JW: Unlike women, men are subject to a “one drop rule” when it comes to homosexual contact. Even just one homosexual experience is automatically interpreted to mean that a man is bisexual or gay, unless the contact happens in one of the ways that the dominant culture has prescribed for straight men. Women experience much more leeway and in fact are often subject to the opposite assumption; straight men tend to think that anything women do sexually is about them! Even when you identify as a lesbian, like I do, straight men think you just haven’t found the right man yet.

ATTN: Was there ever an era in which homosexual practices among straight men were less stigmatized?

JW: Straightness itself is a very recent notion, only about one hundred years old. There have always been loopholes in the dictate to restrict oneself to procreative sex, if that’s what you mean.  These loopholes are always there, but they shift and evolve over time.

ATTN: You have said you have a problem with the "born this way" argument. Can you explain why?

JW: This is a complicated argument that I elaborate here. But the short answer is that many scholars of sexuality, including myself, view sexual desires and identities as profoundly shaped by our cultural environment. 

ATTN: How can stigma be removed among straight men who have sex?
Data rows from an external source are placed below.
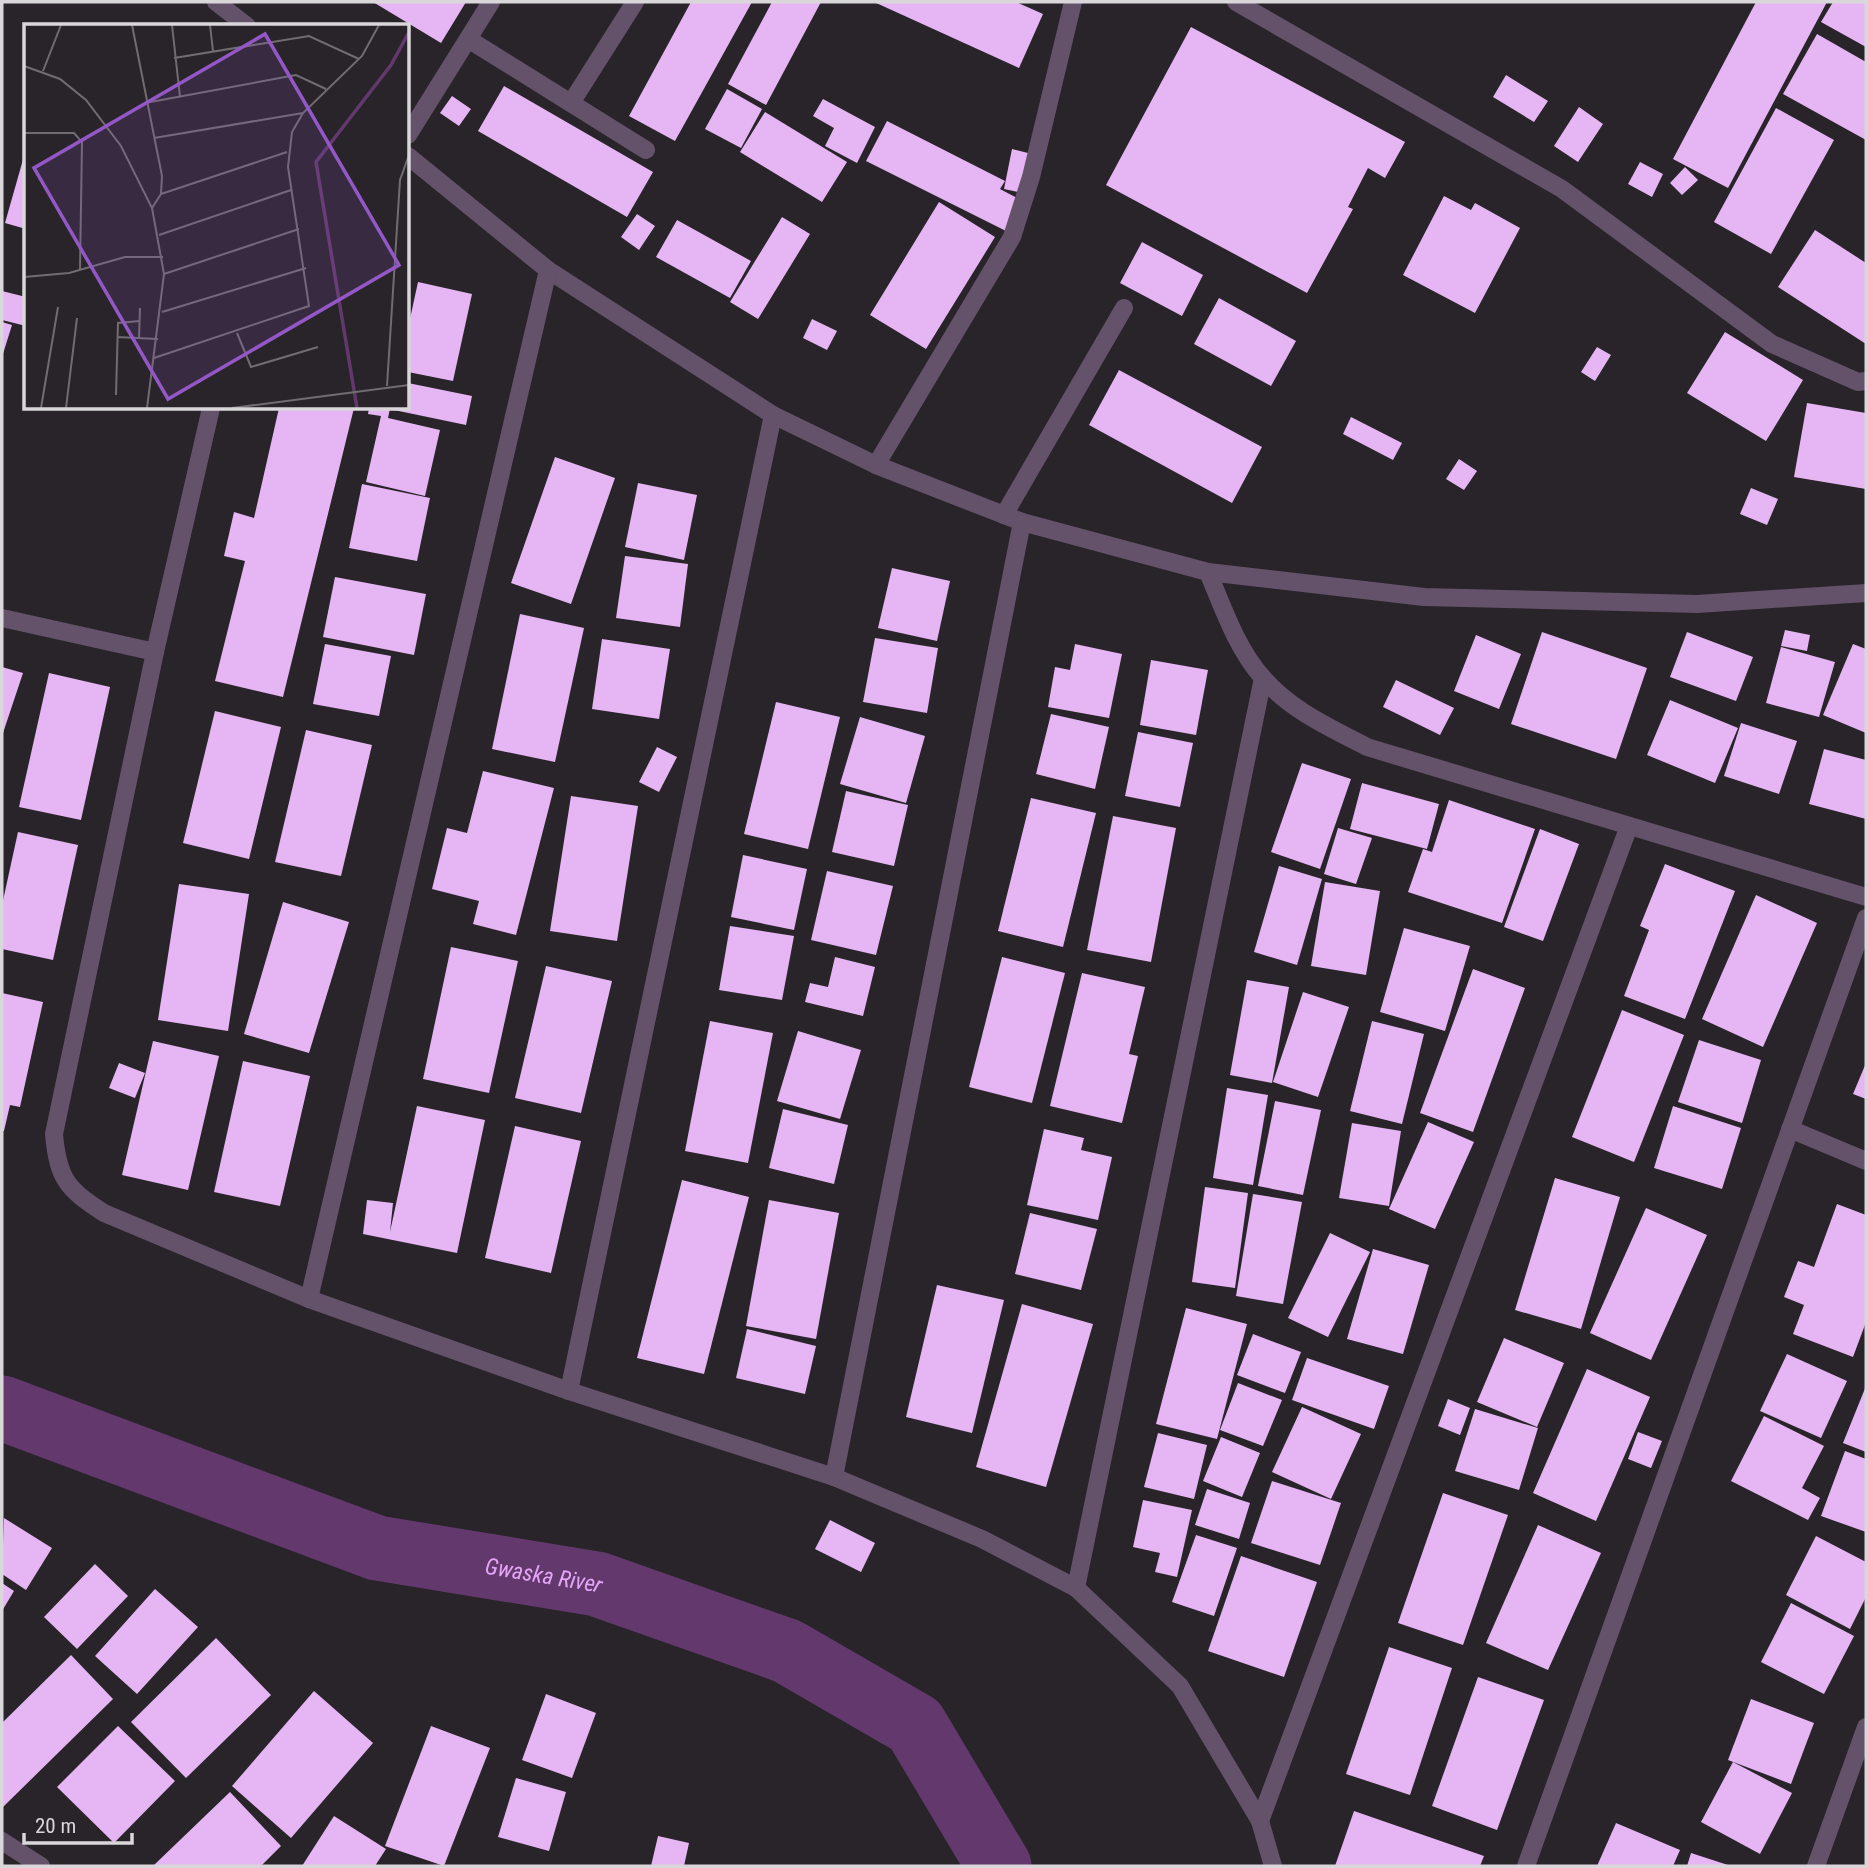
<svg xmlns="http://www.w3.org/2000/svg" width="1868" height="1868" font-family="'Roboto Condensed',sans-serif">
  <style>
    .lines { fill: none; stroke-linecap: round; stroke-linejoin: round }
    .river { stroke: #62386d; stroke-width: 65 }
    .building { fill: #e6b6f4 }
    .lane { stroke: #64516a; stroke-width: 18 }
    .street { stroke: #64516a; stroke-width: 18 }
    .labels { text-anchor: middle; stroke-width: 7; stroke-linejoin: round; paint-order: stroke }
    .water-label { font-size: 23px; font-style: italic; fill: #e4a5f6; stroke: #29242a }
    .inset-river { fill: none; stroke: #62386d; stroke-width: 3.5 }
    .inset-road { fill: none; stroke: #706c71; stroke-width: 2 }
    .view { fill: #9357c6; fill-opacity: 0.15; stroke: #9357c6; stroke-width: 3.5 }
    .inset-edge { fill: none; stroke: #dad7db; stroke-width: 3.5 }
  </style>
  <rect width="100%" height="100%" fill="#29242a"/>
  <g class="lines">
    <!-- river -->
    <path class="river" id="s1" d="M2,1408L377,1548L597,1584L787,1651L915,1725L999,1866"/>
  </g>
  <!-- building -->
  <g class="building">
    <path d="M373,2H466L441,43Z"/>
    <path d="M691,2H752L675,141L629,116Z"/>
    <path d="M772,2H821L766,105L728,84Z"/>
    <path d="M874,2H1016L1043,14L1019,68Z"/>
    <path d="M1756,2H1827L1728,188L1673,159Z"/>
    <path d="M1833,2H1866V47L1821,22Z"/>
    <path d="M1191,27L1405,142L1385,178L1368,168L1348,207L1353,209L1307,293L1106,185Z"/>
    <path d="M1817,34L1866,62V140L1783,94Z"/>
    <path d="M1506,75L1548,101L1534,122L1493,97Z"/>
    <path d="M504,86L653,172L627,217L478,131Z"/>
    <path d="M727,89L762,109L741,148L705,129Z"/>
    <path d="M452,96L471,109L459,126L440,113Z"/>
    <path d="M823,99L875,127L857,163L825,146L834,128L813,116Z"/>
    <path d="M1579,107L1603,124L1578,162L1554,146Z"/>
    <path d="M1776,108L1834,140L1771,254L1714,222Z"/>
    <path d="M765,112L847,162L822,202L740,152Z"/>
    <path d="M887,121L1005,181L1000,189L1023,201L1008,232L866,161Z"/>
    <path d="M26,149V229L5,223Z"/>
    <path d="M1012,149L1032,154L1023,193L1004,189Z"/>
    <path d="M1640,162L1663,174L1652,197L1628,184Z"/>
    <path d="M1685,167L1698,180L1682,195L1670,183Z"/>
    <path d="M1444,196L1471,210L1475,203L1520,228L1475,313L1403,275Z"/>
    <path d="M939,202L995,237L926,349L870,315Z"/>
    <path d="M637,214L655,226L639,250L621,237Z"/>
    <path d="M782,217L810,234L758,319L730,302Z"/>
    <path d="M677,220L751,261L730,298L656,257Z"/>
    <path d="M1815,230L1866,263V344L1778,287Z"/>
    <path d="M1142,242L1203,275L1182,316L1120,283Z"/>
    <path d="M418,282L472,294L453,381L408,372V328Z"/>
    <path d="M2,291L26,297V326L2,320Z"/>
    <path d="M1219,298L1296,341L1271,386L1194,344Z"/>
    <path d="M812,319L837,331L827,350L803,338Z"/>
    <path d="M2,322L12,325L2,357Z"/>
    <path d="M1725,332L1803,380L1766,441L1687,393Z"/>
    <path d="M1597,347L1611,355L1595,381L1581,372Z"/>
    <path d="M1119,370L1262,447L1232,503L1089,425Z"/>
    <path d="M408,383L472,396L466,425L394,410L395,408H408Z"/>
    <path d="M1807,403L1866,413V489L1794,477Z"/>
    <path d="M279,408H354L283,697L215,681L245,561L224,556L234,512L254,518Z"/>
    <path d="M369,408H390L388,418L440,430L425,496L366,482L381,416L368,414Z"/>
    <path d="M1351,417L1402,443L1393,460L1343,434Z"/>
    <path d="M555,457L615,478L571,604L511,583Z"/>
    <path d="M1459,459L1477,471L1464,490L1446,479Z"/>
    <path d="M638,483L697,495L684,560L625,547Z"/>
    <path d="M362,484L430,498L417,561L349,548Z"/>
    <path d="M1751,488L1778,499L1767,525L1740,514Z"/>
    <path d="M625,556L688,564L680,627L616,618Z"/>
    <path d="M892,568L950,581L937,641L878,628Z"/>
    <path d="M335,577L426,594L414,655L323,637Z"/>
    <path d="M520,614L584,628L555,762L492,749Z"/>
    <path d="M1785,630L1810,635L1807,651L1781,646Z"/>
    <path d="M1542,632L1647,668L1616,759L1511,724Z"/>
    <path d="M1687,632L1753,657L1736,701L1670,677Z"/>
    <path d="M1476,635L1521,654L1499,709L1454,691Z"/>
    <path d="M875,638L938,648L927,713L863,702Z"/>
    <path d="M602,639L670,649L659,719L592,709Z"/>
    <path d="M325,644L391,656L379,716L313,704Z"/>
    <path d="M1075,644L1122,654L1109,718L1048,707L1055,667L1070,670Z"/>
    <path d="M1853,644L1866,649V733L1823,715Z"/>
    <path d="M1781,647L1835,662L1819,717L1766,703Z"/>
    <path d="M1151,660L1208,670L1196,735L1140,725Z"/>
    <path d="M2,667L23,673L2,736Z"/>
    <path d="M49,673L110,687L81,820L19,807Z"/>
    <path d="M1396,680L1454,708L1440,735L1383,707Z"/>
    <path d="M1670,700L1738,728L1715,783L1647,755Z"/>
    <path d="M776,702L840,717L808,849L744,834Z"/>
    <path d="M215,711L281,727L249,859L183,843Z"/>
    <path d="M1051,714L1109,727L1095,789L1036,774Z"/>
    <path d="M860,717L925,736L906,803L840,784Z"/>
    <path d="M1741,723L1797,741L1779,794L1724,776Z"/>
    <path d="M306,730L372,745L341,876L275,862Z"/>
    <path d="M1138,732L1193,743L1180,807L1125,796Z"/>
    <path d="M657,747L677,757L659,792L639,782Z"/>
    <path d="M1824,749L1866,760V819L1809,804Z"/>
    <path d="M1302,763L1351,779L1320,869L1271,852Z"/>
    <path d="M483,771L554,788L516,935L473,924L479,901L432,889L447,828L467,833Z"/>
    <path d="M1362,783L1439,804L1427,849L1350,829Z"/>
    <path d="M846,791L908,805L894,866L832,852Z"/>
    <path d="M571,796L638,806L617,941L550,931Z"/>
    <path d="M1031,798L1096,813L1063,947L998,931Z"/>
    <path d="M1449,800L1535,829L1502,923L1408,892L1423,849L1432,852Z"/>
    <path d="M1113,816L1176,828L1151,962L1087,950Z"/>
    <path d="M1338,828L1372,838L1356,884L1324,874Z"/>
    <path d="M1540,829L1579,844L1543,941L1504,927Z"/>
    <path d="M18,832L78,845L53,960L2,949V905Z"/>
    <path d="M743,855L807,869L794,930L731,917Z"/>
    <path d="M1665,864L1735,891L1685,1019L1624,996L1649,930L1640,926Z"/>
    <path d="M1279,866L1322,879L1297,965L1254,952Z"/>
    <path d="M827,871L893,886L876,955L811,940Z"/>
    <path d="M1325,882L1380,891L1366,975L1311,966Z"/>
    <path d="M179,884L249,894L228,1031L158,1020Z"/>
    <path d="M1756,895L1817,923L1763,1047L1702,1019Z"/>
    <path d="M283,902L349,922L309,1053L244,1034Z"/>
    <path d="M730,926L794,936L782,1000L719,990Z"/>
    <path d="M1404,928L1470,946L1445,1031L1380,1012Z"/>
    <path d="M451,947L518,961L489,1093L423,1079Z"/>
    <path d="M835,957L875,967L863,1016L805,1002L810,983L828,987Z"/>
    <path d="M1002,957L1065,973L1032,1103L969,1087Z"/>
    <path d="M546,966L612,981L581,1113L515,1098Z"/>
    <path d="M1473,969L1525,988L1473,1132L1420,1113Z"/>
    <path d="M1082,973L1145,987L1129,1054L1138,1056L1122,1123L1050,1106Z"/>
    <path d="M1247,980L1289,987L1272,1083L1230,1075Z"/>
    <path d="M1303,992L1349,1007L1318,1097L1273,1082Z"/>
    <path d="M2,993L43,1002L20,1107L10,1105L4,1131H2Z"/>
    <path d="M1622,1010L1684,1035L1634,1162L1572,1137Z"/>
    <path d="M710,1021L773,1033L748,1163L685,1151Z"/>
    <path d="M1372,1021L1424,1034L1402,1124L1350,1111Z"/>
    <path d="M798,1031L861,1050L840,1119L777,1101Z"/>
    <path d="M1699,1040L1761,1060L1742,1123L1678,1102Z"/>
    <path d="M153,1041L219,1056L188,1190L122,1175Z"/>
    <path d="M243,1061L310,1076L280,1206L214,1192Z"/>
    <path d="M119,1063L145,1073L135,1098L109,1088Z"/>
    <path d="M1866,1063V1099L1853,1094Z"/>
    <path d="M1227,1088L1268,1095L1253,1185L1213,1178Z"/>
    <path d="M1275,1101L1321,1110L1303,1195L1258,1186Z"/>
    <path d="M417,1106L485,1120L457,1253L363,1234L367,1200L393,1203L390,1232Z"/>
    <path d="M1673,1106L1741,1128L1722,1189L1654,1168Z"/>
    <path d="M783,1109L848,1125L834,1184L769,1168Z"/>
    <path d="M1428,1122L1474,1142L1435,1229L1389,1209Z"/>
    <path d="M1352,1123L1401,1131L1389,1206L1339,1198Z"/>
    <path d="M515,1126L581,1141L551,1273L485,1258Z"/>
    <path d="M1044,1129L1084,1138L1081,1150L1112,1157L1098,1220L1027,1205Z"/>
    <path d="M1555,1178L1620,1197L1581,1329L1515,1310Z"/>
    <path d="M682,1180L749,1197L704,1374L637,1358Z"/>
    <path d="M1205,1187L1248,1193L1235,1288L1192,1282Z"/>
    <path d="M1253,1194L1302,1202L1283,1304L1236,1296Z"/>
    <path d="M769,1200L839,1213L816,1339L746,1326Z"/>
    <path d="M1837,1204L1866,1215V1322L1853,1357L1793,1334L1804,1305L1784,1297L1798,1261L1814,1267Z"/>
    <path d="M1646,1208L1707,1235L1651,1360L1590,1333Z"/>
    <path d="M1030,1213L1097,1229L1081,1290L1015,1274Z"/>
    <path d="M1330,1233L1370,1252L1328,1337L1288,1318Z"/>
    <path d="M1373,1249L1429,1265L1403,1354L1347,1339Z"/>
    <path d="M937,1285L1004,1300L972,1433L906,1417Z"/>
    <path d="M1022,1304L1093,1324L1046,1487L976,1467Z"/>
    <path d="M1186,1308L1247,1324L1217,1439L1156,1424Z"/>
    <path d="M747,1329L816,1346L805,1394L736,1378Z"/>
    <path d="M1253,1334L1301,1352L1285,1393L1237,1375Z"/>
    <path d="M1504,1338L1564,1363L1537,1427L1477,1402Z"/>
    <path d="M1787,1354L1847,1381L1821,1438L1760,1411Z"/>
    <path d="M1307,1358L1389,1386L1374,1429L1292,1400Z"/>
    <path d="M1587,1369L1650,1397L1596,1521L1533,1493Z"/>
    <path d="M1238,1383L1282,1400L1263,1446L1220,1430Z"/>
    <path d="M1866,1386V1452L1843,1443Z"/>
    <path d="M1448,1399L1470,1408L1460,1435L1438,1426Z"/>
    <path d="M1302,1407L1361,1434L1331,1499L1272,1472Z"/>
    <path d="M1475,1409L1538,1428L1519,1490L1455,1471Z"/>
    <path d="M1764,1416L1824,1446L1802,1488L1820,1498L1808,1520L1731,1481Z"/>
    <path d="M1638,1432L1662,1441L1651,1468L1628,1459Z"/>
    <path d="M1158,1433L1207,1445L1194,1499L1144,1487Z"/>
    <path d="M1221,1437L1260,1453L1242,1497L1203,1481Z"/>
    <path d="M1845,1451L1866,1459V1532L1821,1516Z"/>
    <path d="M1272,1481L1341,1503L1320,1565L1251,1543Z"/>
    <path d="M1207,1489L1250,1503L1239,1539L1195,1525Z"/>
    <path d="M1443,1493L1508,1515L1463,1645L1398,1623Z"/>
    <path d="M1143,1500L1192,1510L1177,1577L1155,1572L1160,1553L1133,1547Z"/>
    <path d="M4,1518L52,1548L26,1590L2,1574Z"/>
    <path d="M830,1520L875,1543L861,1572L815,1549Z"/>
    <path d="M1538,1525L1601,1553L1548,1670L1486,1643Z"/>
    <path d="M1196,1535L1237,1548L1214,1616L1172,1602Z"/>
    <path d="M1816,1536L1866,1562V1597L1850,1629L1786,1595Z"/>
    <path d="M1241,1556L1317,1582L1284,1677L1208,1651Z"/>
    <path d="M95,1564L128,1596L77,1649L44,1617Z"/>
    <path d="M2,1583L14,1591L2,1611Z"/>
    <path d="M155,1589L198,1627L137,1694L95,1656Z"/>
    <path d="M1791,1603L1854,1636L1824,1694L1761,1662Z"/>
    <path d="M216,1638L271,1695L186,1778L131,1722Z"/>
    <path d="M1389,1647L1452,1668L1410,1795L1346,1774Z"/>
    <path d="M71,1655L113,1699L2,1808V1723Z"/>
    <path d="M1478,1677L1544,1700L1497,1830L1432,1806Z"/>
    <path d="M314,1691L373,1743L291,1838L232,1786Z"/>
    <path d="M546,1694L596,1713L572,1778L522,1760Z"/>
    <path d="M1751,1699L1814,1723L1791,1784L1728,1760Z"/>
    <path d="M118,1726L175,1781L114,1843L57,1787Z"/>
    <path d="M431,1726L490,1748L444,1866L385,1846Z"/>
    <path d="M1733,1762L1792,1793L1760,1854L1701,1822Z"/>
    <path d="M516,1778L566,1792L549,1851L498,1837Z"/>
    <path d="M230,1792L281,1846L261,1866H153Z"/>
    <path d="M1354,1811L1484,1856L1480,1866H1335Z"/>
    <path d="M334,1816L386,1849L375,1866H302Z"/>
    <path d="M1616,1823L1680,1850L1673,1866H1597Z"/>
    <path d="M658,1836L689,1843L684,1866H651Z"/>
    <path d="M1691,1853L1731,1866H1687Z"/>
  </g>
  <g class="lines">
    <!-- lane -->
    <path class="lane" d="M1004,515L1124,308"/>
    <!-- street -->
    <g class="street">
      <path d="M216,2L247,26"/>
      <path d="M1236,2L1562,189L1772,344L1858,382L1866,381"/>
      <path d="M468,39L646,150"/>
      <path d="M571,103L635,2"/>
      <path d="M408,135L491,2"/>
      <path d="M408,156L548,270L773,415L876,465L1022,522L1208,572L1424,597L1697,604L1866,593"/>
      <path d="M211,408L155,652L54,1134C58,1179 67,1189 104,1213L309,1299L569,1391L834,1477L982,1539L1076,1588L1180,1686L1260,1821L1273,1866"/>
      <path d="M876,465L1012,237L1031,177L1073,2"/>
      <path d="M1208,572C1223,608 1237,649 1263,678C1290,710 1331,728 1367,747L1866,897"/>
      <path d="M2,618L155,652"/>
      <path d="M1790,1129L1866,1161"/>
      <path d="M309,1299L548,270"/>
      <path d="M569,1391L773,415"/>
      <path d="M834,1477L1022,522"/>
      <path d="M1076,1588L1263,678"/>
      <path d="M1260,1821L1629,826"/>
      <path d="M2,1841L41,1866"/>
      <path d="M1526,1866L1866,918"/>
      <path d="M1816,1866L1866,1727"/>
    </g>
  </g>
  <g class="labels">
    <!-- water labels -->
    <g class="water-label">
      <text dy="8" stroke="none"><textPath href="#s1" startOffset="569">Gwaska River</textPath></text>
    </g>
  </g>
  <!-- overview -->
  <g transform="translate(24 24)">
    <rect width="385" height="385" fill="#29242a"/>
    <path class="inset-river" d="M333,384L292,138L367,41L385,8"/>
    <path class="inset-road" d="M108,1L138,152L137,170L128,184M148,1L156,73M186,1L189,27M150,34L285,12L335,35M0,42L36,55L62,76L97,122L128,184L140,250L123,384M19,47L37,1M121,79L272,51L302,65M0,109H50L58,118L56,246M130,114L279,89M137,170L263,128M135,211L267,166M140,250L275,205M0,253L45,249L101,233H139M138,288L282,244M213,309L227,343L294,323M93,313L134,315M115,314L116,284M130,334L285,282L264,143L268,108L279,89L338,32L355,1M363,362L376,156L385,131M92,371L94,299L116,297M17,384L34,283M42,384L53,294M208,384L385,361"/>
    <path class="view" d="M241,10L375,241L144,375L10,144Z"/>
    <rect width="385" height="385" class="inset-edge"/>
  </g>
  <!-- border -->
  <rect width="1868" height="1868" fill="none" stroke="#dad7db" stroke-width="7"/>
  <!-- scale -->
  <path d="M24 1833v10h108v-10" fill="none" stroke="#dad7db" stroke-width="3.5"/>
  <text x="35" y="1833" font-size="21" fill="#dad7db" stroke="#29242a" stroke-width="5" paint-order="stroke">20 m</text>
</svg>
JW: I don’t know that that’s necessarily the goal. Some people seem to think that I am defending straight men, or rewarding them by allowing them to claim their straightness.  But as a queer feminist, I don’t view heteronormativity as any kind of reward. If straight men want to stew in the juices of heterosexual culture, with all of its misogyny and homophobia, I think it’s more honest to let them stay there than to claim them as queer simply because they have put their fingers in another man’s butt.